--- AIM OF THE TASK ---
Repeat, exactly as written, the line containing "amente información" and each line after it through the end of the data.

--- DATA IN THIS EXERCISE ---
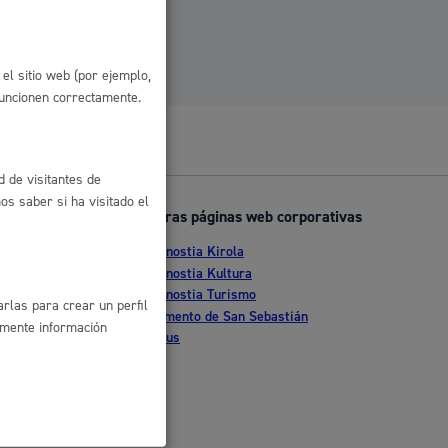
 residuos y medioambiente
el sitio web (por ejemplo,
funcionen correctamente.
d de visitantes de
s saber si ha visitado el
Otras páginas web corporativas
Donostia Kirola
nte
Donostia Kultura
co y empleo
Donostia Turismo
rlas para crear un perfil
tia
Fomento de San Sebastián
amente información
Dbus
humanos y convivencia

--- ANSWER BOX ---
amente información
Dbus
humanos y convivencia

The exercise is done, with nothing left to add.